Bulkhead Pattern for micro-services

2 min readFeb 2, 2020

Cascading effects of failure

Recently while working on a project that required a large number of external service interactions, I realized that even one buggy service can bring the whole systems down.

Scenario:- Let us suppose that one of the external services becomes non-responsive which means that it blocks the requesting thread for a long time(timeout period) and then throws errors.

If we are making a lot of parallel calls to this service then it will lead to a large number of threads being blocked which in-turn will lead to resource exhaustion and our service will also stop responding. It can cause a cascading effect to bring the whole system down.

The bulkhead pattern

The bulkhead pattern is analogous to bulkheads in the ship. If the hull of a ship is compromised, only the damaged section fills with water, which prevents the ship from sinking.

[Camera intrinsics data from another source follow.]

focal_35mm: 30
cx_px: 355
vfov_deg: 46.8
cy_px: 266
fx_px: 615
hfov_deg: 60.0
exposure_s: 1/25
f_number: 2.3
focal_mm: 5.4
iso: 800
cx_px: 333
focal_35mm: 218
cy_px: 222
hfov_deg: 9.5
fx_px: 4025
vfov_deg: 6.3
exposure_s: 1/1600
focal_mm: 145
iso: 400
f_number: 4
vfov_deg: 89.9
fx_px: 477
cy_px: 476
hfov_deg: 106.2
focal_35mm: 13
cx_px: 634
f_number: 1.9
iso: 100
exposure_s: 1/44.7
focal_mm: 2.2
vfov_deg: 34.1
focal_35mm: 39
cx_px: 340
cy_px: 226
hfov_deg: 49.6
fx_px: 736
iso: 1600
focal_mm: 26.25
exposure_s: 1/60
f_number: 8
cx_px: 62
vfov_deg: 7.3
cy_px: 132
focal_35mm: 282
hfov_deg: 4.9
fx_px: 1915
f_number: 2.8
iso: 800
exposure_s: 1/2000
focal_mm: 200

In a bulkhead architecture, we can allocate resources to each component so that it can never bring the whole system down. So that, an issue affecting a consumer or service can be isolated within its own bulkhead, preventing the entire system from failing.

In our case, we allocated a fixed thread pool to each external service(using Hystrix thread pool), which means that at maximum it can only block a fixed number of threads. We combined this with retry, circuit breaker, and throttling patterns to provide more sophisticated fault handling.

Sample Implementation

We used feign proxy for rest interactions and ribbon as the client-side load balancer.

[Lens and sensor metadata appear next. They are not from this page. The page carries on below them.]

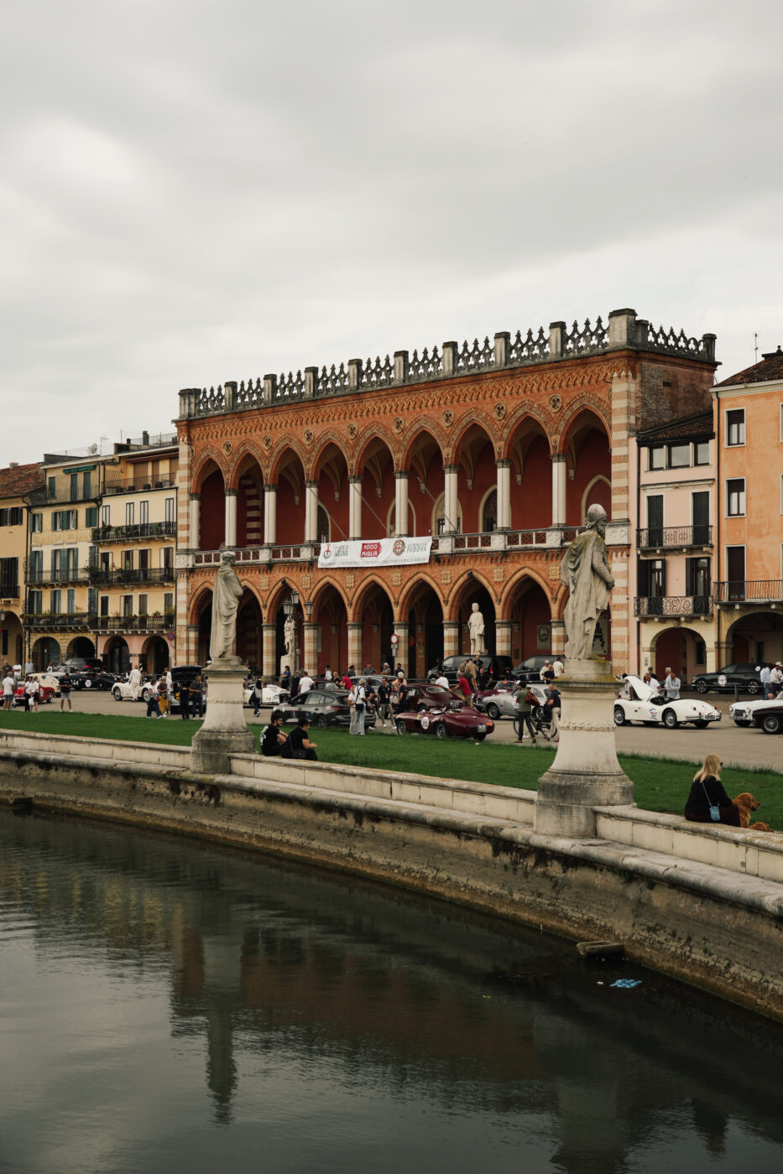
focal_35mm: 50
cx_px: 392
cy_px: 587
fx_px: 1632
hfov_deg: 27.0
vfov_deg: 39.6
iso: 100
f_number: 4
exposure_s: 1/250
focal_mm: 50
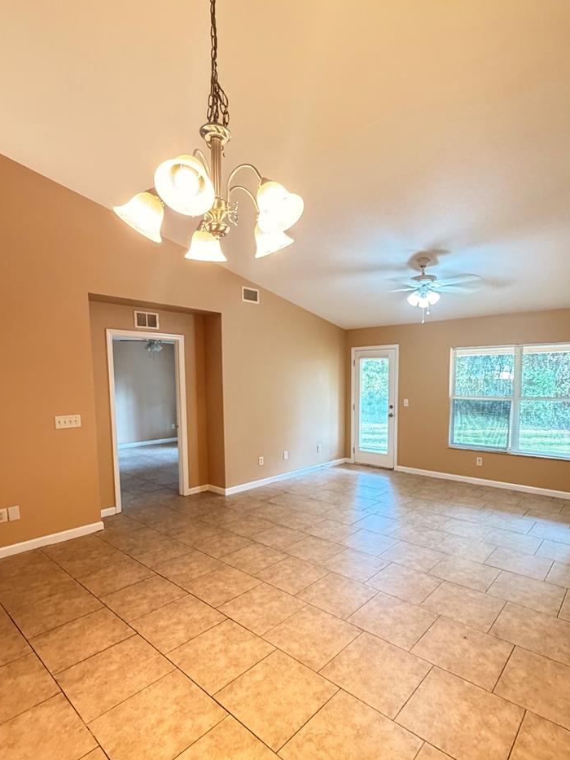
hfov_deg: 71.4
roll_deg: -0.6
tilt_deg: -5.3
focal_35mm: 18
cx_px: 318
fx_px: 395
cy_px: 417
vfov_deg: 87.5
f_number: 2.2
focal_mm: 2.22
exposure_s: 1/60
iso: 640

spring configurations for ribbon:-

external-proxy:
  ribbon:
    ConnectTimeout: 1000
    ReadTimeout: 6000
    MaxAutoRetries: 3
    MaxAutoRetriesNextServer: 0
    retryableStatusCodes: 404,502,504

Note:- external-proxy is the name of feign proxy for the external service.

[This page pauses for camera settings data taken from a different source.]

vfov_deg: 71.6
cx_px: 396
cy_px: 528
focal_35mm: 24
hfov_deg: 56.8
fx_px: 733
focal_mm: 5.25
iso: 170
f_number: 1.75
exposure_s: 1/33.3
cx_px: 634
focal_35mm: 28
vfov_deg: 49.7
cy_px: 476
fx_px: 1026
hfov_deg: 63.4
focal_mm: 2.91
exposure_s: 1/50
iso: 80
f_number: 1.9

spring configurations for Hystrix:-

hystrix:
  threadpool.default.coreSize: 10
  command:
    ExternalProxy#method(arg1, arg2):
      execution:
        isolation.thread.timeoutInMilliseconds: 6100
      circuitBreaker:
        requestVolumeThreshold: 10
        errorThresholdPercentage: 50
        sleepWindowInMilliseconds: 60000
      metrics:
        rollingStats:
            timeInMilliseconds: 60000

Explanation

Hystrix assigns a fixed pool of 10 threads to the external service. Circuit breaker configurations depict that in a window of 60 seconds if more than 50 percent requests out of the first 10 requests fail, then the circuit is broken for the next 60 seconds, which means it will not consume any resources for that period of time.

Conclusion

The goal of the bulkhead pattern is to avoid faults in one part of a system to take the entire system down. Resources are partitioned to ensure that resources used to call one service don’t affect the resources used to call another service. Bulkhead architecture can save us from cascading failure effects and helps in building fault-tolerant systems.